Date of Award

12-2025

Degree Name

MS in Electrical Engineering

Department/Program

Electrical Engineering

College

College of Engineering

Advisor

Xiao-Hua (Helen) Yu

Advisor Department

Electrical Engineering

Advisor College

College of Engineering

Abstract

Gesture recognition using wrist-based Electromyography (EMG) presents the opportunity to push the boundaries of hand tracking technology while eliminating many limitations of current solutions. However, EMG signals are diverse and difficult to decode. Previous works have opted to reduce the difficulty of the problem by only classifying a small number of gestures, training participant and session specific models, using many electrodes, and/or using large time windows for non-real-time operation.

With the goal of advancing more widely applicable solutions, this thesis develops real-time, participant and session generalized, gesture recognition deep learning models by leveraging the GRABMyo dataset. This dataset has many participants, multiple sessions, and many gestures compared to other datasets, making it ideal for studying the robustness of gesture recognition models.

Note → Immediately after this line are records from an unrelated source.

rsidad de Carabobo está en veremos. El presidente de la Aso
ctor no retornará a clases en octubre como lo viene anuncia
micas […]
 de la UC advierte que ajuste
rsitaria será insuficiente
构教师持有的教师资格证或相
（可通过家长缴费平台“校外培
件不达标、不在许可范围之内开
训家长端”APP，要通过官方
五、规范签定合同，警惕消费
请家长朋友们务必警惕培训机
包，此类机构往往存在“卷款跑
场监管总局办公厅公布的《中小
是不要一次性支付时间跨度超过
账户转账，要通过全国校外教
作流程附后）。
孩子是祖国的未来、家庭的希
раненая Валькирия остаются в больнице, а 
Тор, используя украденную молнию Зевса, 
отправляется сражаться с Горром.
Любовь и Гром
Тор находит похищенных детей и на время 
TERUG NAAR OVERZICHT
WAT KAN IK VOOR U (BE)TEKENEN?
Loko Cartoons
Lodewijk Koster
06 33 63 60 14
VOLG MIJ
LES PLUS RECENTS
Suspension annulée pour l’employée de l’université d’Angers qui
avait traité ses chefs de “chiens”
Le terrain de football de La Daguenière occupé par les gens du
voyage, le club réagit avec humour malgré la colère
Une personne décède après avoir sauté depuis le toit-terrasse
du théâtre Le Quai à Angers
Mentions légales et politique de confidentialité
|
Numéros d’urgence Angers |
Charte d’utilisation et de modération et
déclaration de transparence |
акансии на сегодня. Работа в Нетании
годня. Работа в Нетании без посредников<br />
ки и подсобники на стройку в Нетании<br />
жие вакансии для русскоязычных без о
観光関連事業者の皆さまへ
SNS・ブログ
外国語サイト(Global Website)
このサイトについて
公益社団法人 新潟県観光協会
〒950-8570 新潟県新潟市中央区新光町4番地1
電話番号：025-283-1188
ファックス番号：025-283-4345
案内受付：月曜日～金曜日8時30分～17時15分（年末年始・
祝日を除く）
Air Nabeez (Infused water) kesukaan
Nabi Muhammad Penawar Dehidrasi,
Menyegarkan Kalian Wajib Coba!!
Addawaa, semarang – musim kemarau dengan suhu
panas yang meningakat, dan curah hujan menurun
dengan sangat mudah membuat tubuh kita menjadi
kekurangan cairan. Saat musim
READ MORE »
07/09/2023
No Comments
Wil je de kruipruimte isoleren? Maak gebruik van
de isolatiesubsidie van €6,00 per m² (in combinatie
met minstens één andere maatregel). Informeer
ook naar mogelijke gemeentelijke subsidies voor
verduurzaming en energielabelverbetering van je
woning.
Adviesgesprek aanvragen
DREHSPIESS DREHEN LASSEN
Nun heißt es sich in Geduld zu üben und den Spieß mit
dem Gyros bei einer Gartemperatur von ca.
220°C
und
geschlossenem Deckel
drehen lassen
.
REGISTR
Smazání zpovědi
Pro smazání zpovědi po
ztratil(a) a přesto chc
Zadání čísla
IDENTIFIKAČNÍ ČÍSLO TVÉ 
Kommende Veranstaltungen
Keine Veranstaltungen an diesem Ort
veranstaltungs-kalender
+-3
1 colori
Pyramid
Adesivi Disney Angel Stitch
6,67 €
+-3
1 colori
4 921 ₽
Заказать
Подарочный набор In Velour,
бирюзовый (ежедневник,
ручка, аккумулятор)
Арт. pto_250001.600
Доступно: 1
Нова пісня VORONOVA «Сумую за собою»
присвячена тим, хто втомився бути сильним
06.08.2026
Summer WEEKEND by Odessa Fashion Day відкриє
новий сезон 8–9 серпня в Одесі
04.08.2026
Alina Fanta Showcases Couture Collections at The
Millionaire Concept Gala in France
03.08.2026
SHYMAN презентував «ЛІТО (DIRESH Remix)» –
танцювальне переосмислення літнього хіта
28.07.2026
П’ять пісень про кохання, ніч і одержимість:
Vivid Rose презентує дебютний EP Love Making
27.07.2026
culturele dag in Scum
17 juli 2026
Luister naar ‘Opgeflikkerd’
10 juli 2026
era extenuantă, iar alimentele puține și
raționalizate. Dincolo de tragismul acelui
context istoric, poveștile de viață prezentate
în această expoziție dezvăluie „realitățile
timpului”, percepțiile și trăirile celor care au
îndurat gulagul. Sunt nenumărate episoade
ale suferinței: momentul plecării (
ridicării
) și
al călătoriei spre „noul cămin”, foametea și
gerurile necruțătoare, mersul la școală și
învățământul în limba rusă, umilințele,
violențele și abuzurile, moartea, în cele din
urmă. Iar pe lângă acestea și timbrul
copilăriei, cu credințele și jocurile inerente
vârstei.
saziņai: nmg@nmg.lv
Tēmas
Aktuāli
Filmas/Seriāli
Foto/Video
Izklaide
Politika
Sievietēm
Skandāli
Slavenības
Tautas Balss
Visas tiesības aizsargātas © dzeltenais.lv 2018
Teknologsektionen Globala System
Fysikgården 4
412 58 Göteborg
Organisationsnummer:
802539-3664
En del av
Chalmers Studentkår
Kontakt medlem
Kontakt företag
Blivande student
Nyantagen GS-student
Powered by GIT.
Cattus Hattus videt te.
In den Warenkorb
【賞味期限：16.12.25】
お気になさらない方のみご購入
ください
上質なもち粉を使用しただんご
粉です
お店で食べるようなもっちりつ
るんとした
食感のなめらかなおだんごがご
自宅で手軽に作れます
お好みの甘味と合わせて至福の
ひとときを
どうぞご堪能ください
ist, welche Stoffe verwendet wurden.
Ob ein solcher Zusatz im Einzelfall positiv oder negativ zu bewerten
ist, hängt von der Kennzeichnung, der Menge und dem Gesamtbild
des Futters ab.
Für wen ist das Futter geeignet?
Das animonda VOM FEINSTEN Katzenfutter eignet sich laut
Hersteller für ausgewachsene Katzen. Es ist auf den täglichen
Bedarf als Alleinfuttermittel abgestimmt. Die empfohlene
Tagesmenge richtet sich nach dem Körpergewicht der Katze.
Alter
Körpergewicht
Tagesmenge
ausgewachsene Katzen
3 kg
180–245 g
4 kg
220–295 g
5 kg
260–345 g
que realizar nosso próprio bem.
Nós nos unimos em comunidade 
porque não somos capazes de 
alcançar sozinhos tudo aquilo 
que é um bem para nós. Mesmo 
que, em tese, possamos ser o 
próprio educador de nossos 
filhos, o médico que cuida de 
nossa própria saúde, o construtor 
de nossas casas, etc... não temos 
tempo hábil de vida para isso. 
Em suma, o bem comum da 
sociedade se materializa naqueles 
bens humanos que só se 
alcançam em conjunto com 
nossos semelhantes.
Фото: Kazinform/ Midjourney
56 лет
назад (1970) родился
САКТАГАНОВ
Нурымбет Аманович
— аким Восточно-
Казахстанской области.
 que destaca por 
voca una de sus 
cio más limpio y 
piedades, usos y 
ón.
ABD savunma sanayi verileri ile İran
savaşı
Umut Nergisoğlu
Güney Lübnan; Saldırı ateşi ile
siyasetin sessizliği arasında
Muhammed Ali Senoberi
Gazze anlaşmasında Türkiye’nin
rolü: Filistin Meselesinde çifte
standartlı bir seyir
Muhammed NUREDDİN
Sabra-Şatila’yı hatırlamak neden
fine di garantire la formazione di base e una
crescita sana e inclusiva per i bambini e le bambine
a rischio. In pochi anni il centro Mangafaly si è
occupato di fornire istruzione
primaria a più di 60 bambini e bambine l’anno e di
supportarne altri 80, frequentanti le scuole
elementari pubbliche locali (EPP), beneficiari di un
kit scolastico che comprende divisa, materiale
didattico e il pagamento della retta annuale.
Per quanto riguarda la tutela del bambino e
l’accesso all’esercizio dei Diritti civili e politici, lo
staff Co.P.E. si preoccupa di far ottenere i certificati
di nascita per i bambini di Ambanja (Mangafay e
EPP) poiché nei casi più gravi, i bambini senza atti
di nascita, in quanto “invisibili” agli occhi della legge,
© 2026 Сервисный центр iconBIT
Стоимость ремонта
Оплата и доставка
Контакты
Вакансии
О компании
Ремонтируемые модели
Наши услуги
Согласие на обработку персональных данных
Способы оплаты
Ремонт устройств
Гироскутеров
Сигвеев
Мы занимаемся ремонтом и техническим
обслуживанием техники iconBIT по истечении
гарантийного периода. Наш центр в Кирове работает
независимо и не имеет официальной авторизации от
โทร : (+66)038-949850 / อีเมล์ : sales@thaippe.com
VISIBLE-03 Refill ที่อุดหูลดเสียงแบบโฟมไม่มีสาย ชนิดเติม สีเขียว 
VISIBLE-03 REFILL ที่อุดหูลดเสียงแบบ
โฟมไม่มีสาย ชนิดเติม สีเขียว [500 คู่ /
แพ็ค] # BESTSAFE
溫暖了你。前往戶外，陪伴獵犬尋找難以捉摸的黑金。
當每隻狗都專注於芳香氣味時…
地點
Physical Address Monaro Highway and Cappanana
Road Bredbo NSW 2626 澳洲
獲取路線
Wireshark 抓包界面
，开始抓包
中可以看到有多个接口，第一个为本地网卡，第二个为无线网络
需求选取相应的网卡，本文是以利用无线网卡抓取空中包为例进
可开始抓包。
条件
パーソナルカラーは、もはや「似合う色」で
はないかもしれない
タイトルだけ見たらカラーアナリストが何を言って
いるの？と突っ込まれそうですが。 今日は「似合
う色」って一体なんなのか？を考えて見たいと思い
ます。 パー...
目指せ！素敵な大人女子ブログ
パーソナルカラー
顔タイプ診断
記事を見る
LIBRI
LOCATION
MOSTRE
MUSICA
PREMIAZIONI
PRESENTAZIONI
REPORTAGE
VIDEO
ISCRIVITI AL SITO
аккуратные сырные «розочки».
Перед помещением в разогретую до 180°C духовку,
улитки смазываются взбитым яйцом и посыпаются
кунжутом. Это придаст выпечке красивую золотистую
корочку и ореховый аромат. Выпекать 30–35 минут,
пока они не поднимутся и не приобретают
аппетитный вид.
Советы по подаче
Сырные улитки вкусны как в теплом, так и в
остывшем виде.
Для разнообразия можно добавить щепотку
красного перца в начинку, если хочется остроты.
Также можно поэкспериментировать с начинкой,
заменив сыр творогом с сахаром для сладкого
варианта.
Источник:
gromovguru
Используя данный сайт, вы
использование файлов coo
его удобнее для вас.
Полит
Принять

Unlike most previous works, the proposed models are trained using data of only six electrodes located on the wrist and evaluated with unseen participants and/or unseen sessions. Computer simulation results show that the proposed CNN achieves an average of 82.90% accuracy on 17 gestures while having 10 times fewer trainable parameters than similar existing models, making it more suitable for real-time implementation. The proposed TCN model performs more robustly than CNN on unseen participants, demonstrating a better generalization property and reducing the need to retrain the model for new users.